Israeli, Arab, British and Canadian diplomats have been invited to attend a conference Monday and Tuesday at the department's Henderson auditorium.

A. Jay Cristol, a former U.S. bankruptcy court judge who has written about the incident, will be a featured speaker.

The two-day conference involves the release of historical research on the 1967 Arab-Israeli war.

David Saterfield, a deputy assistant secretary of state, will deliver the keynote address.

Critics of Israel have cited the attack on the Liberty in questioning strong U.S. support of Israel and Israel's allegiance to the United States.

Last October, a former U.S. Navy attorney who helped lead a military investigation into the incident said in a signed affidavit that then-President Lyndon Johnson and his defense secretary, Robert McNamara, ordered that the inquiry conclude the incident was an accident.

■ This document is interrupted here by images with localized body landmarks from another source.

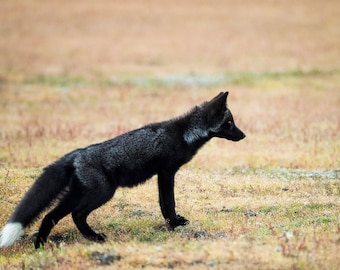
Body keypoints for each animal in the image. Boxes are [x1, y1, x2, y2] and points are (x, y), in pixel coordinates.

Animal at [0, 92, 244, 248]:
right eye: (230, 123)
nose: (244, 136)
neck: (185, 133)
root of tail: (77, 154)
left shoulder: (162, 175)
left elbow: (163, 203)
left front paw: (171, 223)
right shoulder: (167, 172)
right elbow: (168, 202)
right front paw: (174, 224)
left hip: (76, 194)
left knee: (49, 216)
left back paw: (40, 246)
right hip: (103, 193)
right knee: (76, 214)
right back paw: (95, 238)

Retired Capt. Ward Boston said Johnson and McNamara told those heading the Navy's inquiry to ``conclude that the attack was a case of 'mistaken identity' despite overwhelming evidence to the contrary.''

Boston said he felt compelled to ``share the truth'' following the publication of Cristol's book, ``The Liberty Incident,'' which said the attack was unintentional.

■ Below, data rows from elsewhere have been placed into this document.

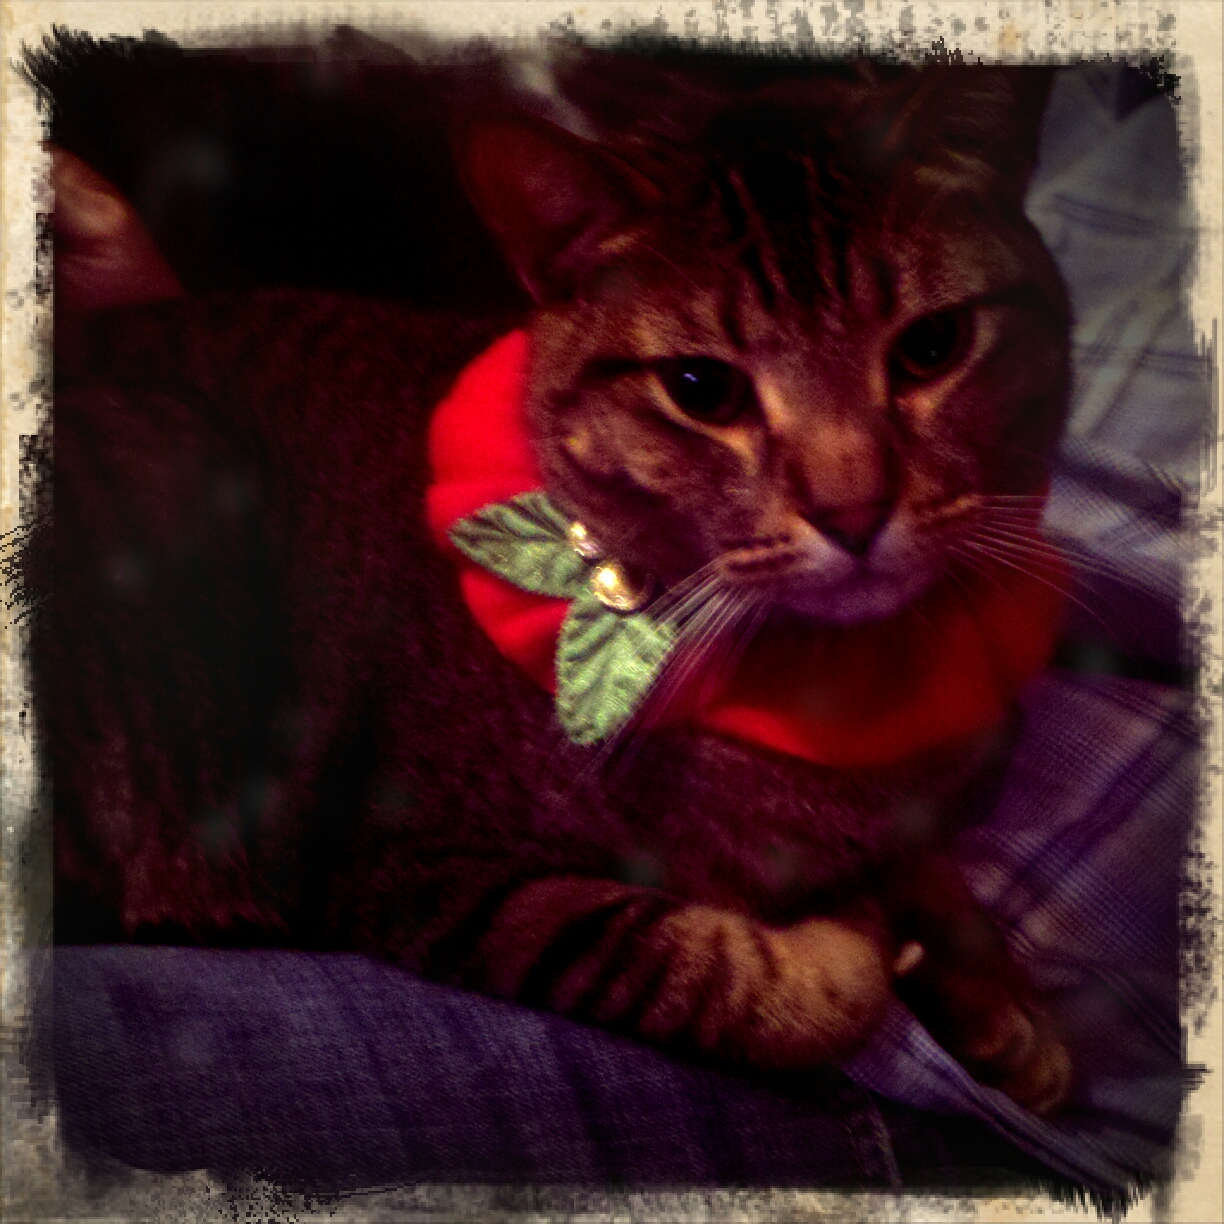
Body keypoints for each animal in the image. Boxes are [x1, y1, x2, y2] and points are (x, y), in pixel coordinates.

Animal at [35, 56, 1074, 1115]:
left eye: (933, 346)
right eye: (702, 390)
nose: (854, 510)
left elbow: (921, 859)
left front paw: (989, 985)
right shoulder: (428, 872)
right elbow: (737, 979)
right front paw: (857, 933)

The USS Liberty was an electronic intelligence-gathering ship cruising international waters off the Egyptian coast on June 8, 1967. Israeli planes and torpedo boats opened fire on the Liberty in the midst of what became known as the Israeli-Arab Six-Day War.

In addition to the 34 Americans killed, more than 170 were wounded.

Israel has long maintained that the attack was a case of mistaken identity, an explanation that the Johnson administration did not formally challenge. Israel claimed its forces thought the ship was an Egyptian vessel and apologized to the United States.

After the attack, a Navy court of inquiry concluded there was insufficient information to make a judgment about why Israel attacked the ship, stopping short of assigning blame or determining whether it was an accident.